The Physiology of IL-17

IL-17 is present in several isoforms, the most biologically active of them is IL-17A [8]. IL-17 secretion is inhibited by both IL-12 [9] and IL-2 [10]. IL-17 secretion would be also inhibited by IL-21 [7]. On the contrary, IL-17 secretion is stimulated by IL-1beta produced by macrophages [11], whose production is promoted by IL-17 itself. Therefore, there is a positive feedback mechanism with reciprocal stimulatory effects between IL-17 and IL-1beta, by realizing a connection between macrophage- and Th17 lymphocyte-mediated inflammatory response. Finally, IL-17 secretion is inhibited by TGF-beta, which in contrast stimulates Th17 cell differentiation and IL-17 secretion in association with IL-6 [12] or IL-23 [13]. However, IL-17 secretion has also appeared to be under a central neuroendocrine regulation, since it may be inhibited by the cannabinoid agonists [14] and the pineal immunomodulating hormone melatonin (MLT) [15], whereas it is stimulated by the mu-opioid agonists [16]. The main endogenous cannabinoid agonists are represented by arachidonyl-ethanol-amide (AEA) and 2-arachidonyl-glycerol (2-AG), while the most known exogenous cannabinoid is tetrahydrocannabinol (THH) from Cannabis Indica (14).

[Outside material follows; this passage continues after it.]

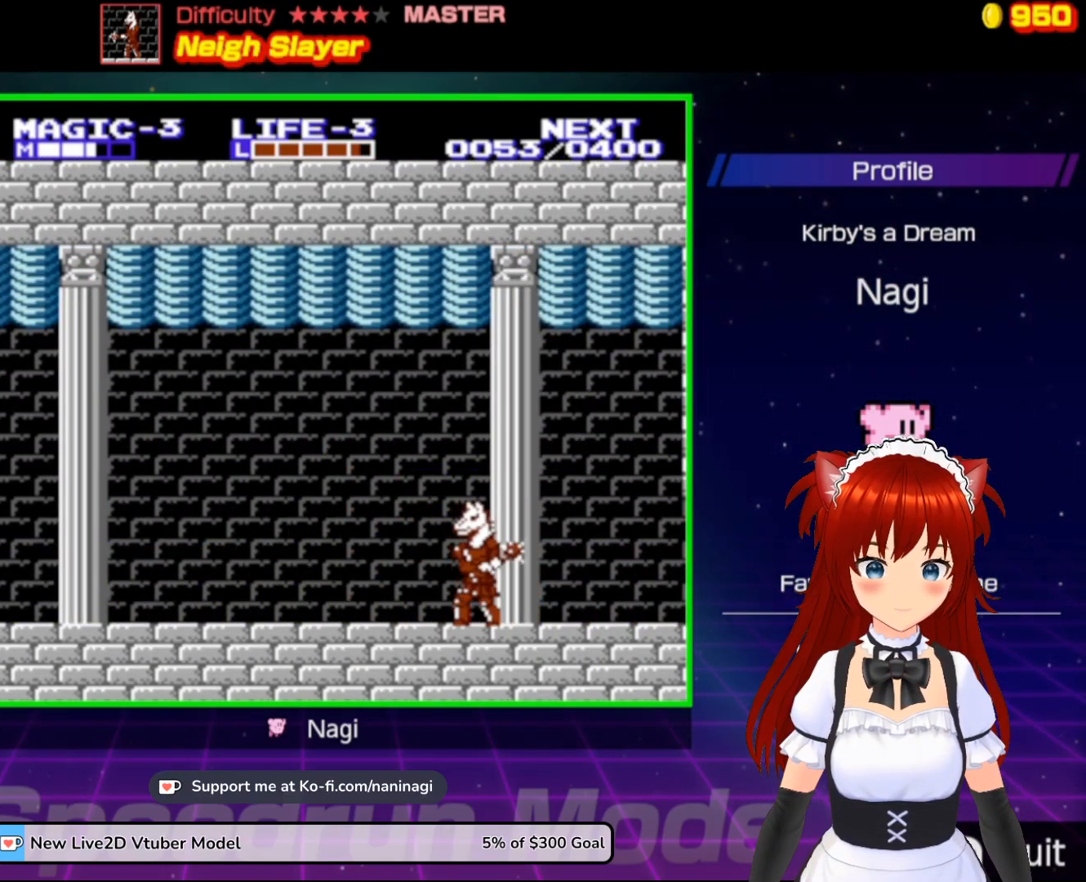
{"buttons": ["DPAD_LEFT"], "events": [[33, "DPAD_RIGHT", "up"], [333, "B", "up"], [467, "DPAD_LEFT", "down"]]}
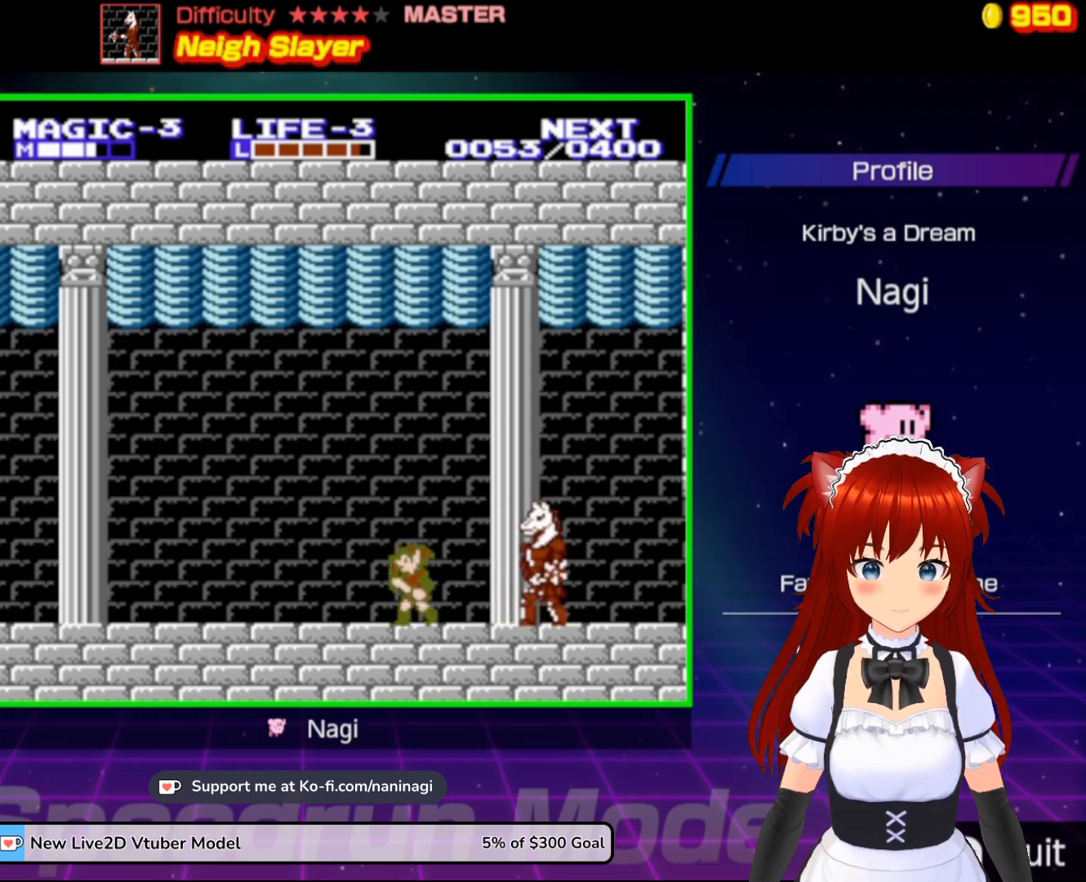
{"buttons": ["B", "DPAD_RIGHT"], "events": [[33, "DPAD_LEFT", "up"], [217, "DPAD_RIGHT", "down"], [267, "A", "down"], [400, "A", "up"], [433, "B", "down"]]}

IL-17 secretion may be also counteracted by inhibitors of the fatty acid amide hydrolase (FAAH), the enzyme involved in cannabinoid degradation [17], with the following increase in the endogenous content of cannabinoids. An inhibitory action on FAAH may be exerted by the endogenous palmitoyl-ethanol-amide (PEA) [18] and by the non-psychoactive component of Cannabis cannabidiol (CBD) [14], even though they are not cannabinoid agonists. The most relevant biological action of IL-17 consists of the inhibition of T reg cell system [8], with the following promotion of the development of possible autoimmune processes. In fact, IL-17 has been proven to play a fundamental role in the pathogenesis of the autoimmune diseases [19]. Therefore, from a physio-pathological point of view, until few years ago IL-17 was thought to be substantially involved in the only onset of autoimmune diseases. In contrast, recent experimental and preliminary clinical observations have demonstrated the involvement of IL-17 also in the onset and progression of cancer, even though controversial results have been reported in the literature [20,21].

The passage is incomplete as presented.